• In San Francisco, Making a Living From Your Billionaire Neighbor’s Trash - The New York Times
    https://www.nytimes.com/2019/04/07/us/trash-pickers-san-francisco-zuckerberg.html

    A military veteran who fell into homelessness and now lives in government subsidized housing, Mr. Orta is a full-time trash picker, part of an underground economy in San Francisco of people who work the sidewalks in front of multimillion-dollar homes, rummaging for things they can sell.

    Trash picking is a profession more often associated with shantytowns and favelas than a city at the doorstep of Silicon Valley. The Global Alliance of Waste Pickers, a nonprofit research and advocacy organization, counts more than 400 trash picking organizations across the globe, almost all of them in Latin America, Africa and southern Asia.

    But trash scavengers exist in many United States cities and, like the rampant homelessness in San Francisco, are a signpost of the extremes of American capitalism. A snapshot from 2019: One of the world’s richest men and a trash picker, living a few minutes’ walk from each other.

    Mr. Orta, 56, sees himself as more of a treasure hunter.

    “It just amazes me what people throw away,” he said one night, as he found a pair of gently used designer jeans, a new black cotton jacket, gray Nike running sneakers and a bicycle pump. “You never know what you will find.”

    Nick Marzano, an Australian photographer who publishes a glossy magazine, Mission Gold, which documents the world of trash pickers in San Francisco, estimates there are several hundred garbage scavengers in the city.

    “It’s a civic service as I see it,” Mr. Marzano said. “Rather than this stuff going to landfill the items are being reused.”

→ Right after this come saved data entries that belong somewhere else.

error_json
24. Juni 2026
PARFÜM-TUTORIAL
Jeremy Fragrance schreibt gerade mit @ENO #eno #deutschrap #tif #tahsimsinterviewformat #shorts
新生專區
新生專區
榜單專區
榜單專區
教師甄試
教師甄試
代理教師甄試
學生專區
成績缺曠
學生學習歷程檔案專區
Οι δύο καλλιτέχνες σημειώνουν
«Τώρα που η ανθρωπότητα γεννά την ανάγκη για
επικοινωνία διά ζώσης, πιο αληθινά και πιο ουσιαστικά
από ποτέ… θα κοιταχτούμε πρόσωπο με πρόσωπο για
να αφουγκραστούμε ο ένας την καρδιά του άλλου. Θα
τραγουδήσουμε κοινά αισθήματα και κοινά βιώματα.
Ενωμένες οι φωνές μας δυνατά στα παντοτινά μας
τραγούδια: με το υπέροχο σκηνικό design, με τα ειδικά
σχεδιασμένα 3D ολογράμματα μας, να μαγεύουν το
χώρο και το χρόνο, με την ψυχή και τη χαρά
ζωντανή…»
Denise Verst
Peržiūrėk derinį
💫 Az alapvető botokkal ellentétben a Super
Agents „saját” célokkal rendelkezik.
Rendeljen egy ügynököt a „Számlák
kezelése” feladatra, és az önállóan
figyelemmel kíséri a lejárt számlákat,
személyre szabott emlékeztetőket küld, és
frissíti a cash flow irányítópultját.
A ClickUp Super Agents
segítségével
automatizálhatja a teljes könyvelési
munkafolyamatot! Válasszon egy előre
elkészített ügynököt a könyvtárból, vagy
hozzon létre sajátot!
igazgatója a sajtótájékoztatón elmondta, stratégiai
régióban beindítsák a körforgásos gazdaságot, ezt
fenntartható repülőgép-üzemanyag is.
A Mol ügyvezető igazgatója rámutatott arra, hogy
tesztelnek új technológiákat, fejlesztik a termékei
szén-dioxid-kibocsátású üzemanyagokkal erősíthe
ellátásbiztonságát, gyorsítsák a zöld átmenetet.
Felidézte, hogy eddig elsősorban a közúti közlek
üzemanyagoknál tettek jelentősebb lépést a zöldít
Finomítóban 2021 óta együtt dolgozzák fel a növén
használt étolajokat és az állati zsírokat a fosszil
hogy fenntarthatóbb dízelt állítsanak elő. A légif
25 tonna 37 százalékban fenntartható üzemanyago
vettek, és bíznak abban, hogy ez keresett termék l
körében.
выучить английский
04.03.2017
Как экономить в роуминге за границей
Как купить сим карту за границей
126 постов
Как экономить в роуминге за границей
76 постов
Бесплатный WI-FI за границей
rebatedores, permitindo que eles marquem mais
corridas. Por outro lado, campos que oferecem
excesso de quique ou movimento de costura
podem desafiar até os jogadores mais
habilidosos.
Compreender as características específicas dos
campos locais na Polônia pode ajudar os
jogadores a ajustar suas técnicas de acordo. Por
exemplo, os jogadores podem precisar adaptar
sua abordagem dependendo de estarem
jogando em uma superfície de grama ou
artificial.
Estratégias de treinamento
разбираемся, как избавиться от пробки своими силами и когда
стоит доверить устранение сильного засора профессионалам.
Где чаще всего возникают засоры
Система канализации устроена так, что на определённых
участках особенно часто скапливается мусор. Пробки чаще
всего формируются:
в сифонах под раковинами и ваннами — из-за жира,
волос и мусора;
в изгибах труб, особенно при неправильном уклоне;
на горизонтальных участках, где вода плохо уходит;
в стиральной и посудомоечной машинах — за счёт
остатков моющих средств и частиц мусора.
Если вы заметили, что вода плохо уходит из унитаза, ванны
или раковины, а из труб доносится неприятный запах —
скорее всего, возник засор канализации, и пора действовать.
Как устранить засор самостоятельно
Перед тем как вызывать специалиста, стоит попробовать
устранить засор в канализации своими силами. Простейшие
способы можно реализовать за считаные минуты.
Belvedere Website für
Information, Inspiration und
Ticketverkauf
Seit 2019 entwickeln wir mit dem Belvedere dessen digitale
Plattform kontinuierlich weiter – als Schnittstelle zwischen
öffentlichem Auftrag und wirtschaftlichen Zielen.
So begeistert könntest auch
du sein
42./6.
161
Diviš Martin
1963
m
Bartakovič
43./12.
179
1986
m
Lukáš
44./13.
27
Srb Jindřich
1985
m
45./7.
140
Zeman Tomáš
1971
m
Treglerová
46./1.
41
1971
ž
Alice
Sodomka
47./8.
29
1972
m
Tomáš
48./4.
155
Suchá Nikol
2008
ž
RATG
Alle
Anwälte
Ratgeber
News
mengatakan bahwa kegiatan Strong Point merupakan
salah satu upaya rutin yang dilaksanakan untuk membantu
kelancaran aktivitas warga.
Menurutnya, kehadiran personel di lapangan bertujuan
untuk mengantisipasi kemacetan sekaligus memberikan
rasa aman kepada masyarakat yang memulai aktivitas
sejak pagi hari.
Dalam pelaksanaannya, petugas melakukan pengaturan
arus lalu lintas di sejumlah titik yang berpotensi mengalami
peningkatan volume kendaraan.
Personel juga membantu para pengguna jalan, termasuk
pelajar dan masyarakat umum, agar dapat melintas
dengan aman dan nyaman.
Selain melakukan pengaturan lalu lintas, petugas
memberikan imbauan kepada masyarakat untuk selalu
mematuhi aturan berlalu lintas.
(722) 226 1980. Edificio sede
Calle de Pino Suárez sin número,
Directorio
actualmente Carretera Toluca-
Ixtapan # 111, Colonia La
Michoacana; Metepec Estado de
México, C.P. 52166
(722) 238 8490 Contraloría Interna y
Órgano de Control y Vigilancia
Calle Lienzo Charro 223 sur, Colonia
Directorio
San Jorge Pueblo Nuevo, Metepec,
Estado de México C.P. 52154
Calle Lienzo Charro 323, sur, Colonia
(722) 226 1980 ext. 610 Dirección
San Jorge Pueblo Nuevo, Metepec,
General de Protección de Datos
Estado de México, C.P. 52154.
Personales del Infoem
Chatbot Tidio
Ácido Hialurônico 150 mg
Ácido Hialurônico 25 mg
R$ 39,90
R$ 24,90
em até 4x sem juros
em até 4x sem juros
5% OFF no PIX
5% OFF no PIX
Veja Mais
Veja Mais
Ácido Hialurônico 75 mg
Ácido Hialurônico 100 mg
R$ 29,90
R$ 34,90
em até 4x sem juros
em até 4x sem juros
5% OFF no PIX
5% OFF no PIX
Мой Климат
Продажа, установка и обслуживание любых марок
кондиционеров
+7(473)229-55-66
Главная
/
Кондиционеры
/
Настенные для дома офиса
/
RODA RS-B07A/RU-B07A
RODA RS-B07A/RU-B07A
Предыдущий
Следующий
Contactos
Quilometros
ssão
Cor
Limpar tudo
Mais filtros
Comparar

    Mr. Marzano says there is overlap among trash picking and homelessness and public drug use — the street conditions that have ranked at the top of residents’ concerns for several years. But he sees trash picking, and the spontaneous sidewalk markets that pop up in neighborhoods like the Mission and Tenderloin, as a form of entrepreneurship.

    “It’s the primary form of income for people who have no other income,” he said.